Рядом с ним, чуть поодаль, примостился на выщербленном сером валуне Акче Коджа, один из самых верных и испытанных alp (алп – воин, витязь) его покойного отца, а ныне – его собственный наставник, советник и, можно сказать, живая летопись племени.
Густая, как снег на вершинах Улудага, седая борода Акче Коджи спадала на широкую, все еще могучую грудь, а глаза, хоть и выцветшие от безжалостного времени и многих битв, все еще сохраняли орлиную зоркость и мудрый, всепонимающий блеск.
Он был одним из тех немногих, кто помнил еще деда Османа, Сулеймана Шаха, и долгий, полный опасностей исход Кайы из глубин Азии.

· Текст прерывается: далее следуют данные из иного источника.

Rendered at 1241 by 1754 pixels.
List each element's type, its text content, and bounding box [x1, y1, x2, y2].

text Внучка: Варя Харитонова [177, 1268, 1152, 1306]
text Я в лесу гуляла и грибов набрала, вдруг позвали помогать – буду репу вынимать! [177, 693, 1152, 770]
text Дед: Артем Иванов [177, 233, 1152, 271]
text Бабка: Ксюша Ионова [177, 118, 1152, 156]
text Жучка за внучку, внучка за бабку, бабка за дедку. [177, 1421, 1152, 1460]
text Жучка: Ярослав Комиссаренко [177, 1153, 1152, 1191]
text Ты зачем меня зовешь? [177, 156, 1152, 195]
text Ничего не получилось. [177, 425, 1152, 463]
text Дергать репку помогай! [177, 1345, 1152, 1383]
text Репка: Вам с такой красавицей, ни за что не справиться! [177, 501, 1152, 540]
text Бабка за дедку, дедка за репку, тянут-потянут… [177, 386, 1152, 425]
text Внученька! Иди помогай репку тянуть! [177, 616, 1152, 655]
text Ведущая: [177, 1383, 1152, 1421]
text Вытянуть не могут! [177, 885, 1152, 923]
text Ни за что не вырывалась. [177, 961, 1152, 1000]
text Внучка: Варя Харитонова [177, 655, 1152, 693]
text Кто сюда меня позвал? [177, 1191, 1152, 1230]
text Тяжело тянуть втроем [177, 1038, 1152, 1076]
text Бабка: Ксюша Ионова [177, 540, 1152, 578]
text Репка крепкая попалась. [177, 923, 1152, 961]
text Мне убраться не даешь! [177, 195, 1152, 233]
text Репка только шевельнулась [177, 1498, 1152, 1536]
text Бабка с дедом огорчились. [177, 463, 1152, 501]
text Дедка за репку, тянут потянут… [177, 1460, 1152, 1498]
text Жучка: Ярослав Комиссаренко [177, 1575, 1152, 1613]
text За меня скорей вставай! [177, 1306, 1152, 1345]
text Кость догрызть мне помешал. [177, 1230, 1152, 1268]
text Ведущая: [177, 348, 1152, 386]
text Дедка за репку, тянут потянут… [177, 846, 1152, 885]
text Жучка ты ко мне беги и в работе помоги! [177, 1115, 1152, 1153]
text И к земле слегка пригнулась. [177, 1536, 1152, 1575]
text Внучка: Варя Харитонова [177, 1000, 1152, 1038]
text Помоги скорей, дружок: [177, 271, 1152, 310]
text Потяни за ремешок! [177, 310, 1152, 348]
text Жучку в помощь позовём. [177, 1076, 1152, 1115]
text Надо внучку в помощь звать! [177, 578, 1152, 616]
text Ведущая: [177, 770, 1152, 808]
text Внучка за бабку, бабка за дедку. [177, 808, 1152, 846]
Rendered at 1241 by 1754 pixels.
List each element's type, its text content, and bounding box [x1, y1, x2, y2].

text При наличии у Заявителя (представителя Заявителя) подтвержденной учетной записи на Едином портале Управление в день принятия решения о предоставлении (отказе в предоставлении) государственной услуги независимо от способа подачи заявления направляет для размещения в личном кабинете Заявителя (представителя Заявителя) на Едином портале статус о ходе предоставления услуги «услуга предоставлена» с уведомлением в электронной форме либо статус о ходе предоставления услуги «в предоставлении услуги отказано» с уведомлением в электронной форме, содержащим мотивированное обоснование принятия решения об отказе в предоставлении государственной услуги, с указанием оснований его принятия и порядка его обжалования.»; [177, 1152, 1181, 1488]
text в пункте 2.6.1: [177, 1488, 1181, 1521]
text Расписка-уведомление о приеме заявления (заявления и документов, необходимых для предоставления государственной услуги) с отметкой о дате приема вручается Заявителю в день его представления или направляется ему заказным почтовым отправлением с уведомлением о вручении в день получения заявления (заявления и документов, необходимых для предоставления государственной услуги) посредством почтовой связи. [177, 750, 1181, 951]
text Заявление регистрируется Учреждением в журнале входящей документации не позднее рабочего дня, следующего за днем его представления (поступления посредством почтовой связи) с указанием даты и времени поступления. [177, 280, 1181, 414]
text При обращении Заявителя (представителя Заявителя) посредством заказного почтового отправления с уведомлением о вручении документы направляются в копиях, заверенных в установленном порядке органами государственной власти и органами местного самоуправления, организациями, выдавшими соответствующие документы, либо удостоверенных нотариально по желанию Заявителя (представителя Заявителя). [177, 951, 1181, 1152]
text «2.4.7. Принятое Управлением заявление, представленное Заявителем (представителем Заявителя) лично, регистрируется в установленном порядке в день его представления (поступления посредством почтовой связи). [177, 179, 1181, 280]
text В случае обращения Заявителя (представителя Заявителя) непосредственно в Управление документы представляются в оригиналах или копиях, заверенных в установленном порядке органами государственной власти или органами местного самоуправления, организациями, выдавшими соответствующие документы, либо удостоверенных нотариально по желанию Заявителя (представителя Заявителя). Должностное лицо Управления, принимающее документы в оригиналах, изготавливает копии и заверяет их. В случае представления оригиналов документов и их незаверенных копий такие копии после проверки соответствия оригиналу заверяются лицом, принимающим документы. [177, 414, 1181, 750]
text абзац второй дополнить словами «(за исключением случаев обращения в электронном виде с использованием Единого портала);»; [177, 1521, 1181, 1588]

– Все спокойно, beyim (беим – мой господин), – произнес старик своим рокочущим, привыкшим отдавать команды голосом, не поворачивая, однако, головы. Его взгляд был устремлен туда же, куда и взгляд Османа – на запад, в сторону византийских рубежей.
– Румы, византийцы то есть, после последней хорошей трепки, что мы им задали у Инегёля, сидят в своих каменных крепостях тише мыши под веником. Их tekfur (текфур – византийский наместник, правитель крепости) из Биледжика, говорят, даже подумывает прислать дары. İnşallah (Иншаллах – если на то будет воля Аллаха), этот страх продержится подольше.
Осман медленно, задумчиво кивнул, не отрывая взгляда от едва различимой вдали серебристой ленты реки.
– Тишина, Акче-ага, бывает обманчивее любого крика. Иной раз она предвестник бури, а не затишья. Слишком уж они тихи, эти текфуры. Словно yılan (йылан – змея), пригревшаяся на солнце, – мягко стелет, да больно жалит.
А вести от сельджукского султана из Коньи, что доходят до нас с караванами, все тревожнее и тревожнее. Власть его, говорят, стала тенью самой себя, а визири плетут интриги, не стесняясь белого дня.
Великие бейлики вокруг – Караманиды, Гермияниды – все больше смотрят на собственные нужды и выгоды, забыв о былом единстве.
Devlet (девлет – государство, держава) распадается на куски, как старый, изъеденный молью ковер. И каждый норовит урвать лоскут побольше.